A thought. Can AI read vector graphics as easily as a PNG. Just thinking in terms of providing map fidelity without making humungous 4k (or 5k) bitmaps.

It can read vector graphics just as easily, but I think they are more token heavy than images. These models (the big ones at least) have been so heavily trained on exactly this kind of semantic image understanding etc, I think you probably get better results from an image than you would from some other alternative mapping of the data.

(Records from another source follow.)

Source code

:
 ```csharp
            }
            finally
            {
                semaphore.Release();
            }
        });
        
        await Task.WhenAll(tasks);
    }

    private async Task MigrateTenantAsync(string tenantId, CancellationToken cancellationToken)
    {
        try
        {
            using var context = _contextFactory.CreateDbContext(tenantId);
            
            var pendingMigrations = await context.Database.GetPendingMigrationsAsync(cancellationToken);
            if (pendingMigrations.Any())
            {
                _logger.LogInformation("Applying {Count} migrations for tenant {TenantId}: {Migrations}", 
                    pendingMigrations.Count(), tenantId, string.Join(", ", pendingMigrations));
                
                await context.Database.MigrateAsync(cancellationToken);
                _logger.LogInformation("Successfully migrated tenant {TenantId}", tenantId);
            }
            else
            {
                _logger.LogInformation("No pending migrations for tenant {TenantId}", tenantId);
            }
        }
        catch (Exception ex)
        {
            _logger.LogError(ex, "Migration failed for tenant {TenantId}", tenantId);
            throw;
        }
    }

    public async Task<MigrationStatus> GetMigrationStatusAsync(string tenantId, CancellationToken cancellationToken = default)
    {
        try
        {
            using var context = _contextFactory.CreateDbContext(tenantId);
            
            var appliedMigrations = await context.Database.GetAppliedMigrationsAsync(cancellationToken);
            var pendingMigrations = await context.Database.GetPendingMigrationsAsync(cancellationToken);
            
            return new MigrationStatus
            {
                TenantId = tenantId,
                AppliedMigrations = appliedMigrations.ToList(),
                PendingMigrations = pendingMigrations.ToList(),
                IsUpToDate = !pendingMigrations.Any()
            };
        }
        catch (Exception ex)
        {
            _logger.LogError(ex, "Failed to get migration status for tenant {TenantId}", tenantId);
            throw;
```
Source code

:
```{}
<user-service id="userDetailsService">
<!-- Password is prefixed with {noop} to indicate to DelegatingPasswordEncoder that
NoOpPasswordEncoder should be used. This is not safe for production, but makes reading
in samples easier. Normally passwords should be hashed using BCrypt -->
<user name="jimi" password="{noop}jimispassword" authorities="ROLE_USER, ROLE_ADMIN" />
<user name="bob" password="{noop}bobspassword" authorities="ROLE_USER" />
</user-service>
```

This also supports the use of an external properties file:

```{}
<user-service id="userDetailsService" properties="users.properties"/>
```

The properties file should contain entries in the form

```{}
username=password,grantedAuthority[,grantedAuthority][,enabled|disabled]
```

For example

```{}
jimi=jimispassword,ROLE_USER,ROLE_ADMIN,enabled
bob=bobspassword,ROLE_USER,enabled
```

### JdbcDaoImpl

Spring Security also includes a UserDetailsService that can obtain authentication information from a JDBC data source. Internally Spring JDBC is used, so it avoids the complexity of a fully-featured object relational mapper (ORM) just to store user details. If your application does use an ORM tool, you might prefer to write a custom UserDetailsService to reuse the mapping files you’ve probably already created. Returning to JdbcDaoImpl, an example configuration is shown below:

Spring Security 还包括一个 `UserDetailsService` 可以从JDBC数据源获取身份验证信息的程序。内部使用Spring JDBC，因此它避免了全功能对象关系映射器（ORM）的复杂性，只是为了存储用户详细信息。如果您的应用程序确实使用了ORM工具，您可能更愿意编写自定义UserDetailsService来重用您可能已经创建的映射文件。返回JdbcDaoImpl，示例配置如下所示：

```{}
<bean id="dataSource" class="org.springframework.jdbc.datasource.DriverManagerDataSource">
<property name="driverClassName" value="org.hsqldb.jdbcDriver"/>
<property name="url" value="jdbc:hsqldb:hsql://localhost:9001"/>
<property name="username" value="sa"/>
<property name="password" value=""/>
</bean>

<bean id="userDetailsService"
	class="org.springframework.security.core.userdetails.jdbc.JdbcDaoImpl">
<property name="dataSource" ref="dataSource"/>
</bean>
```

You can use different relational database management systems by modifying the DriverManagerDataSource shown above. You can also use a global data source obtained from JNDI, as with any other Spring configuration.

It also helps that your MCP client is working somehow at the same ‘level’ and with the same materials as you (the user). Because if we gave it some vector graph or something then it might talk to the user in terms of the graph etc which may or may not correspond to what the user sees or understands from the diagram. In an ideal world you might want both. (I’m also not sure how well things like adornment placements and badges etc would be represented. It feels like it might be a much larger in terms of tokens to have a graph representation.)

One other thought on current view vs the full map (zoomed out) is that I’d be careful to test this on edge cases like huge maps. I often am working with mega maps and I know that when I zoom out then the notes become unreadable.

1 Like

Understood. I was only thinking of vector info in the sense that Tinderbox’s current map image grab is vector info if pasted into a suitable host else it is rasterised. Whatever, the issue of token likely undermines the idea. So be it. :slight_smile:

Sure, though the current ‘show all’ triple-key toggle was really there to give the human user an indication of the overall size/shape. I’d assume for AI use the test is at what zoom level (fidelity) does coherence break down. Just above that level is the level to generate the grab. Or so it would seem … I and not an expert.

----

Aside. It’d be interesting to see how the AI goes on Hyperbolic view—Tinderbox’s other ‘map’. Although you trade layout control to the view, the ‘map’ is doc-scope and only uses links to determine what maps/doesn’t map. For anyone who’s bothered to explicitly use link types there is per link-type filtering. Also I should note there is no implicit zero-sum comparison of Map vs. Hyperbolic. Just two different renders (viewspecs) of the same data with slightly different elicitation of data patterns.